Apple has recently released critical security updates to address three newly discovered zero-day vulnerabilities that were actively exploited to compromise iPhones and Macs.
The released security updates fix three zero-day vulnerabilities including:
CVE-2023-32409
CVE-2023-28204
CVE-2023-32373
Security Risks
Successful exploitation of the three new zero-day vulnerabilities enables attackers to exploit the vulnerabilities, potentially resulting in unauthorized access, data breaches, and compromised device security.

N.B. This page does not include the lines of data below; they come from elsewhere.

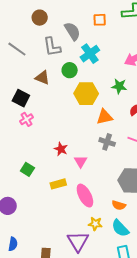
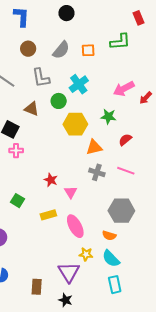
gray semicircle: (72, 31) -> (61, 50), moved, turned 72
pink cross: (27, 119) -> (16, 151), turned 32

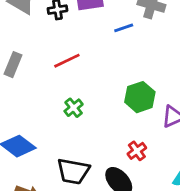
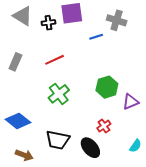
green cross: (74, 108) -> (59, 94), size x1.5

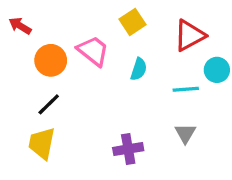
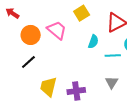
cyan semicircle: (139, 69) -> (93, 42), moved
yellow trapezoid: (42, 143) -> (48, 87), moved

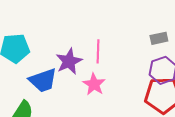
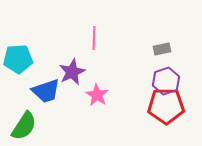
pink line: (98, 51) -> (94, 38), moved

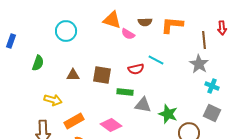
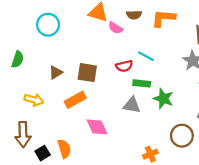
brown triangle: (73, 75) -> (56, 73), turned -32
green rectangle: (125, 92) -> (142, 83), moved
green star: (168, 114) -> (163, 99), moved
orange rectangle: (74, 121) -> (75, 100), moved
pink diamond: (111, 125) -> (97, 127), turned 30

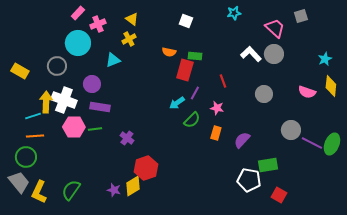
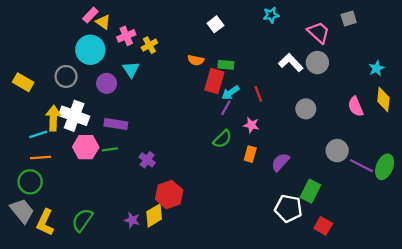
yellow triangle: (132, 19) -> (103, 22), moved
white square: (186, 21) -> (215, 24), turned 32
pink cross: (98, 24) -> (126, 36), moved
cyan triangle: (113, 60) -> (131, 69), turned -42
purple circle: (92, 84) -> (107, 83), moved
pink semicircle: (307, 92) -> (356, 107), turned 48
cyan arrow: (177, 103) -> (231, 93), moved
green rectangle: (268, 165) -> (310, 191), turned -54

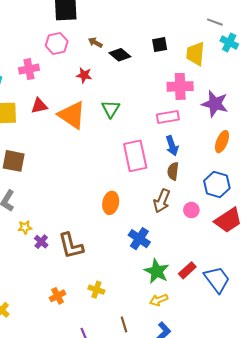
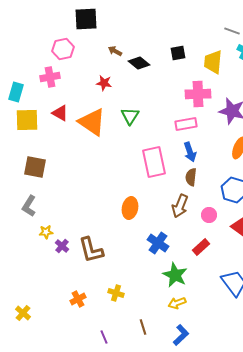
pink hexagon: (57, 44) -> (63, 49), moved
red triangle: (39, 106) -> (60, 113), turned 42
red rectangle: (187, 270) -> (201, 247), moved

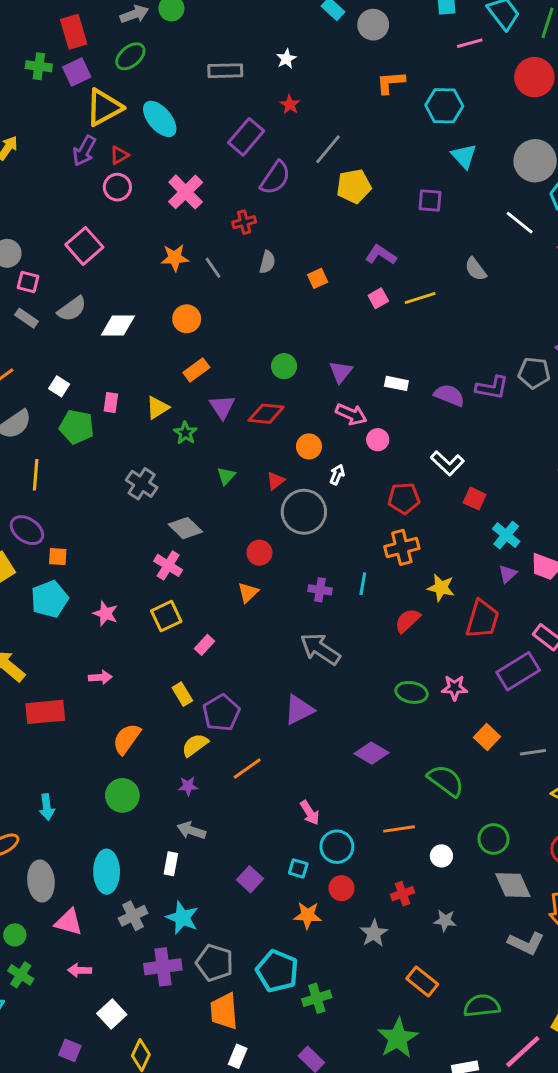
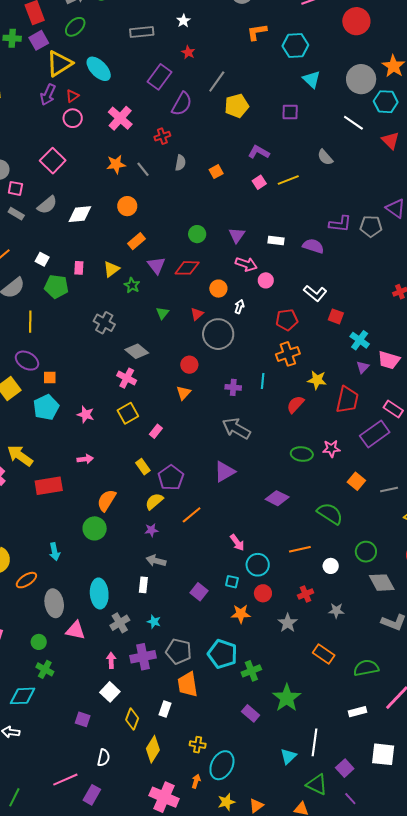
purple L-shape: (492, 388) -> (340, 224), moved
green circle: (122, 795) -> (95, 528), moved
cyan star: (182, 918) -> (154, 622), size x0.6
pink arrow: (80, 970) -> (111, 660), moved, turned 91
green star: (398, 1038) -> (287, 698), moved
white rectangle: (238, 1056) -> (165, 709), moved

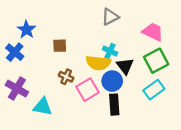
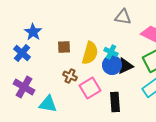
gray triangle: (110, 17) -> (123, 17), moved, turned 36
yellow semicircle: (98, 63) -> (90, 53), moved, turned -80
black triangle: (125, 66) -> (125, 66), turned 42
blue circle: (112, 81) -> (112, 65), moved

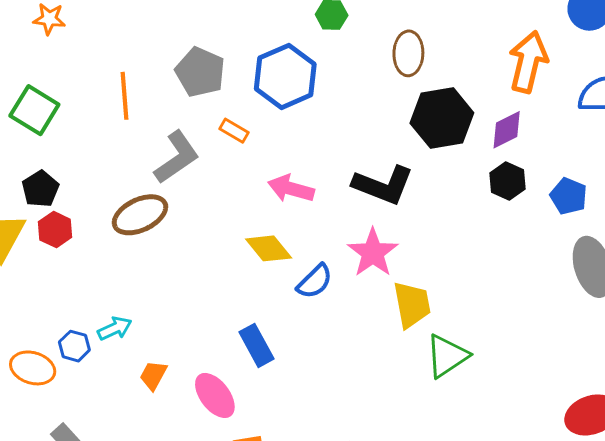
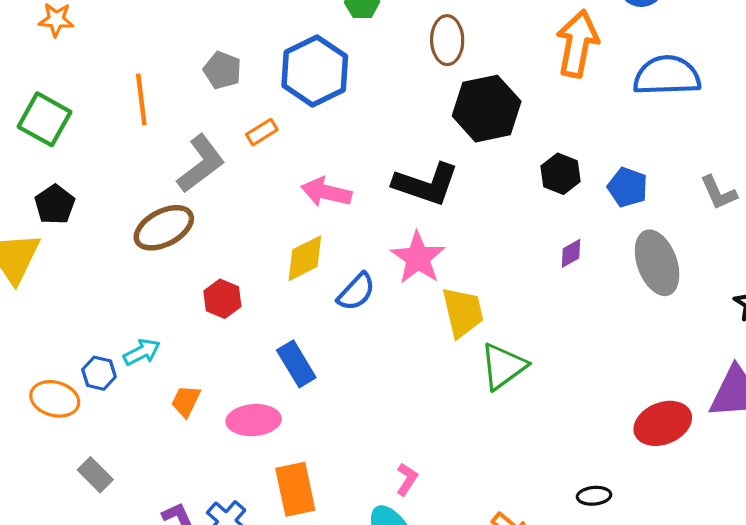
gray pentagon: (200, 72) -> (222, 70), size x0.7
purple diamond: (507, 130) -> (571, 253), moved, size x0.7
orange rectangle: (234, 131) -> (262, 132), turned -60
red hexagon: (55, 230) -> (222, 299), moved
yellow diamond: (269, 248) -> (305, 258), turned -75
pink ellipse: (215, 395) -> (254, 420), turned -54

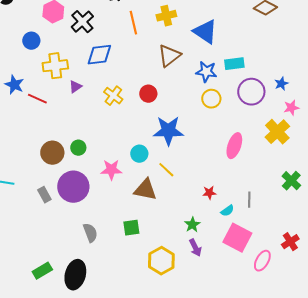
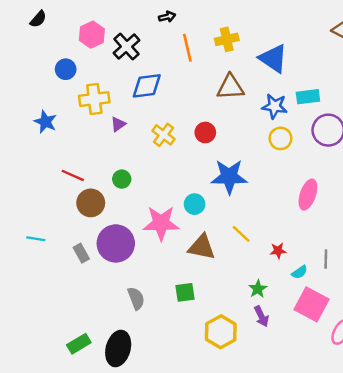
brown triangle: (169, 56) -> (230, 87), turned 35
red line: (37, 99) -> (73, 175), moved
green circle: (78, 148) -> (122, 179), moved
pink star: (111, 170) -> (161, 223), size x1.4
yellow line: (166, 170) -> (241, 234), moved

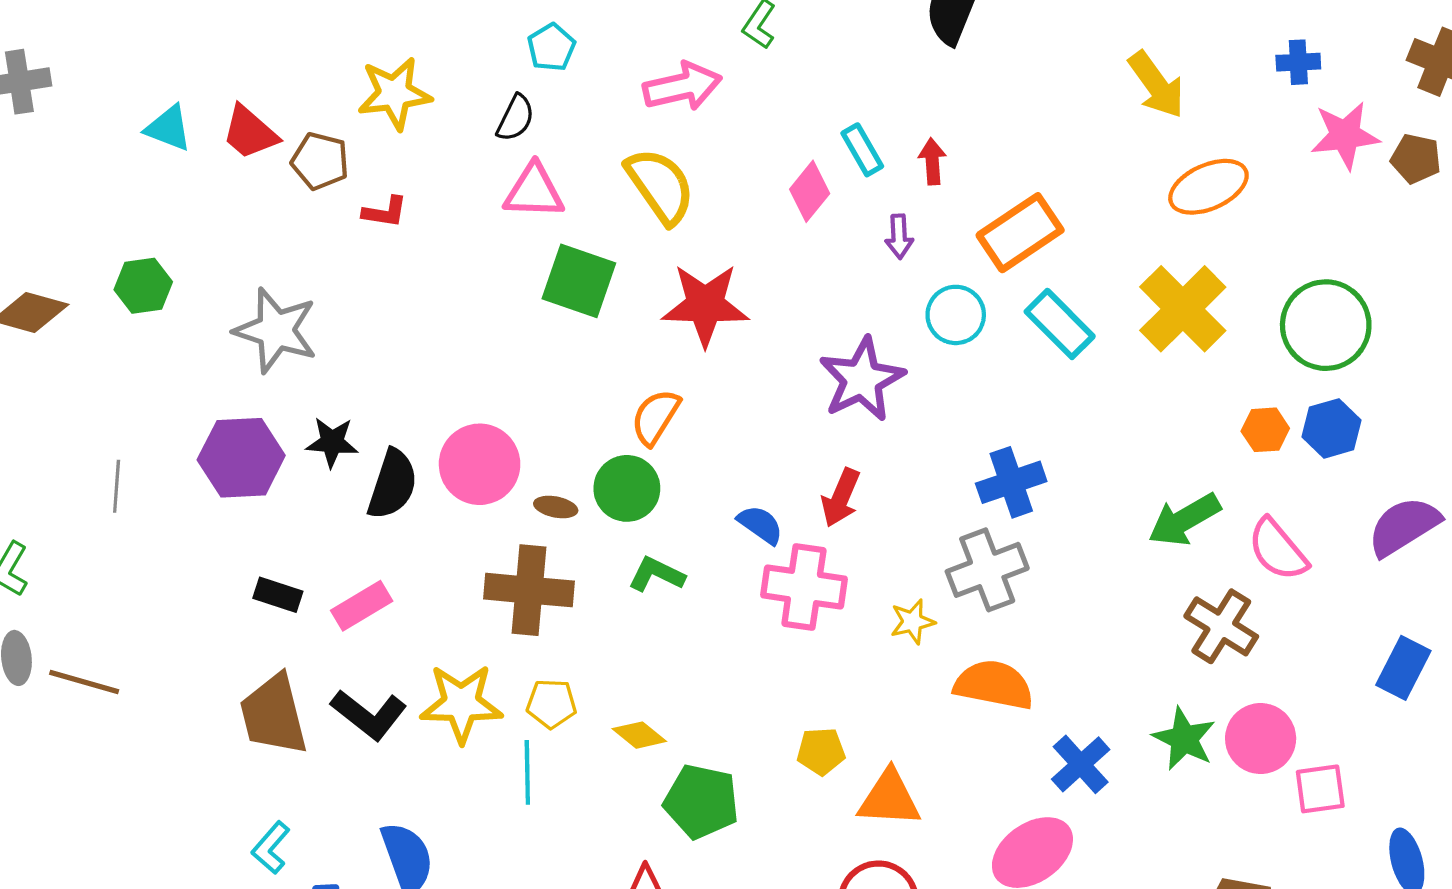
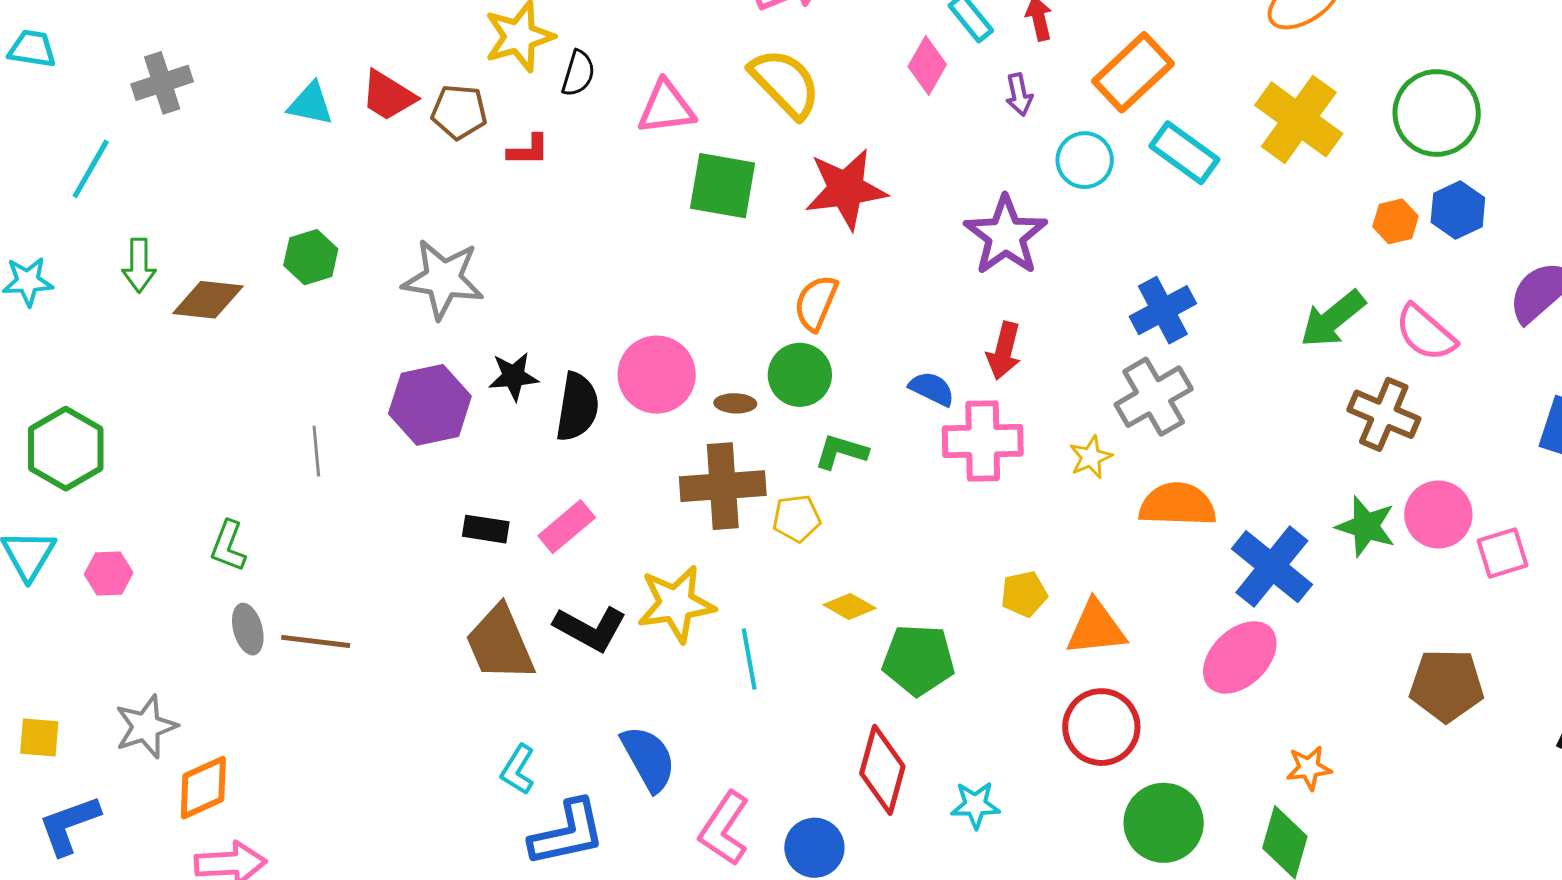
black semicircle: (516, 118) -> (578, 73), moved
yellow pentagon: (551, 704) -> (797, 518), moved
blue cross: (1081, 764) -> (1272, 567), size x1.4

For the full list of security updates released by Apple, please refer to Apple Security Updates.
Recommended Actions
The National Cyber Security Authority (NCSA) recommends users and system administrators to:
1. Upgrade, as soon as possible, to the latest supported version of installed Apple software in order to continue receiving technical support and security patches.
The released software versions to upgrade to are the following but no limited to:
iOS 16.5 and iPadOS 16.5 : for iPhone 8 and later, iPad Pro (all models), iPad Air 3rd Gen. and later, iPad 5th generation and later, and iPad mini 5th Gen. and later.
iOS 15.7.6 and iPadOS 15.7.6: for iPhone 6s (all models), iPhone 7 (all models), iPhone SE (1st Gen.), iPad Air 2, iPad mini (4th Gen.) and iPod touch (7th Gen.).